I will use it for my "expired meds safari" as well as to do a couple of solo supply runs of gear for women and children in volunteer-run Polish shelters we are supporting, like this one.
A Shout Out from Germany's Chancellor
Germany's Chancellor Olaf Scholz recorded this little note for us as supporters of Alliance4Ukraine (I am a founding member). "Together we are firmly convinced that what distinguishes democracies and gives them strength is the creative power of their citizens." He highlights the values of Alliance4Ukraine – compassion, humanity, and solidarity – which are central to our work.
Money & Next Steps
All figures 🇨🇦. To-date $122,000 received of which $100,000 spent and $13,000 committed.
You have all been so generous in these last two months, and made all of this possible. This is my last call for funds so if you can, please make one last contribution. I will use these funds in the next few weeks to:
Do solo supply runs in the new van of essentials like food, diapers, drugstore stuff for shelters we are supporting in Poland, Hungary, Austria
Buy meds at a discount plus drive around Austria and Germany with the new van to pick up expired meds from healthcare providers, and deliver to Territorial Defense Force
If possible, fund one more bus evacuation mission from Ternopil
As always, and this one very last time, please sponsor this work through interac e-transfer or paypal to rglittle -at- gmail.com
Thank you especially today to the friends of friends who have donated. I don't have your email addresses through the interac e-transfers so please everyone be sure to share these updates to people you have been in touch with and express my very deep gratitude. 🙏🏻
Bonus Material :)
Kharkiv Zoo
Early on, it was brought to my attention by some people in Kharkiv that many of the zookeepers at the Kharkiv Zoo moved into the zoo to keep animals fed and as safe as possible during the heavy bombing, and are succeeding in shifting the animals westwards. I contributed $2,500 directly to them. Here is a video that went viral about their efforts and got picked up by news around the world, and even on Stephen Colbert's Late Show monologue.
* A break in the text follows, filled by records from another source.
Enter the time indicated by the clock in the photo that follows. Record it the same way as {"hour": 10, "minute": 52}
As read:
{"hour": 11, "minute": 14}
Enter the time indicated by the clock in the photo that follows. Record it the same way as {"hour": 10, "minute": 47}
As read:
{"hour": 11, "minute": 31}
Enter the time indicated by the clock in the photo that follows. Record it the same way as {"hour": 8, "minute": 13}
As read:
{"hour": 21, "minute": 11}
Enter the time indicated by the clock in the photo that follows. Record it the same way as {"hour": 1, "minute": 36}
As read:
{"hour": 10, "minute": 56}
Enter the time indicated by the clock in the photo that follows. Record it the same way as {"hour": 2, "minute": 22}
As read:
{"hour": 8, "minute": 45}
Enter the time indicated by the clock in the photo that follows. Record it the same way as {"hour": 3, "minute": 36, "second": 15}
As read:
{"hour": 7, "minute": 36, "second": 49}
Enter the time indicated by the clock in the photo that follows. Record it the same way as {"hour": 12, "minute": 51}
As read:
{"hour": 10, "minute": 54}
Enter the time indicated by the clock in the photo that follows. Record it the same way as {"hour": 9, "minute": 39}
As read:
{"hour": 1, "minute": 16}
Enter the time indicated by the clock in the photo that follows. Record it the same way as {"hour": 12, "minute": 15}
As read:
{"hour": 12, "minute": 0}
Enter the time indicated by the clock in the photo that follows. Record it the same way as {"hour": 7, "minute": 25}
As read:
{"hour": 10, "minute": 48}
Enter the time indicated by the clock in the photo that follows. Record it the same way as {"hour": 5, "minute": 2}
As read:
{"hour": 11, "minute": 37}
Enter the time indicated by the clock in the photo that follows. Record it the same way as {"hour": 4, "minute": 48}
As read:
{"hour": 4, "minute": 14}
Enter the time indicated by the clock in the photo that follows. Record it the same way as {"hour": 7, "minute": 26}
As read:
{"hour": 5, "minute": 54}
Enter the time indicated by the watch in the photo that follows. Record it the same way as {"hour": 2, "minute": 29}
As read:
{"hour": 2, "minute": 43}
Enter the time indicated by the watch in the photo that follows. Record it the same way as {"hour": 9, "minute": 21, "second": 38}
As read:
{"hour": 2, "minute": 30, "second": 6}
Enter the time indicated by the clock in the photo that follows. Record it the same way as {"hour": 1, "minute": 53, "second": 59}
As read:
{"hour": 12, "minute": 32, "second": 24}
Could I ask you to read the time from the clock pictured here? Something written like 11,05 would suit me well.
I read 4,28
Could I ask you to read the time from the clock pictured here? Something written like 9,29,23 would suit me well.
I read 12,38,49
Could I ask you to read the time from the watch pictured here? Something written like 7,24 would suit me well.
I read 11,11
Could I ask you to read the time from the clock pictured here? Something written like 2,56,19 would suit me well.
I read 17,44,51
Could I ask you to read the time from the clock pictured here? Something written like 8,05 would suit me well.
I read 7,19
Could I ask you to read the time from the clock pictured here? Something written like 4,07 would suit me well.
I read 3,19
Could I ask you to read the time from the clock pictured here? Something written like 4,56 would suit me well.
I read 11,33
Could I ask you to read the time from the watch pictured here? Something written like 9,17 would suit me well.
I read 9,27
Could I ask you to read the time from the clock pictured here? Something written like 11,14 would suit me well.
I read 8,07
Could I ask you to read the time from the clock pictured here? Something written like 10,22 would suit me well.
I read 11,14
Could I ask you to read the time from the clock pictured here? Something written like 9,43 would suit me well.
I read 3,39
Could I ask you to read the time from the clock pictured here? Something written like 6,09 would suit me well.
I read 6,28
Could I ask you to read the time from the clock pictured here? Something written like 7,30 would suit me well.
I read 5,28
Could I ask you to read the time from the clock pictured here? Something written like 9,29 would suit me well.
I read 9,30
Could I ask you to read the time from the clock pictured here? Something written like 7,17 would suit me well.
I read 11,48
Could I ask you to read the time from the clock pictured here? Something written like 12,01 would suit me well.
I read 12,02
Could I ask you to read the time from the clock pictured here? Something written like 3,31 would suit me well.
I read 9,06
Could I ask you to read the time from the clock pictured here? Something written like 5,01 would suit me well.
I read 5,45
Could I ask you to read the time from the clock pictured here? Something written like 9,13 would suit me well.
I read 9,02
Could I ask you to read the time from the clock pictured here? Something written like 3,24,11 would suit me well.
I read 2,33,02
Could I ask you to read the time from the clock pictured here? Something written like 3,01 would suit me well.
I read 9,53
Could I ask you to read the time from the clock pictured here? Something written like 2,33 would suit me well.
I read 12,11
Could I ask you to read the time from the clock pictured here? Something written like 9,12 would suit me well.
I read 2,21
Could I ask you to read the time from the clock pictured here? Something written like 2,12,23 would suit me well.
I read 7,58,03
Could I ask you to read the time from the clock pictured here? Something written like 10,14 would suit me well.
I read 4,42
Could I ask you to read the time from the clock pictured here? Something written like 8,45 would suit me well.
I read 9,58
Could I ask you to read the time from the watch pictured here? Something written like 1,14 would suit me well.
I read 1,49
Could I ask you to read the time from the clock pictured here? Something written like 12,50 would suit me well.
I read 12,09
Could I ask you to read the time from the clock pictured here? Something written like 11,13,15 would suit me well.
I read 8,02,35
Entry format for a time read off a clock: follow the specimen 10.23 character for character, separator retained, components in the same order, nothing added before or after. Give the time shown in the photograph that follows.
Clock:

This is a Ukrainian travel blogger in Kyiv who has turned his channel into a platform for talking about the war. I really liked this bit about what volunteers are doing and these people he features are a lot like the people I am dealing with every day. People like you and me but whose lives were totally upended two months ago.
This very sweet note from Olga -- you might remember her and her daughter Anastasia from my first blog post. Beautiful moments of humanity like this keep you going when you feel like you hit the wall.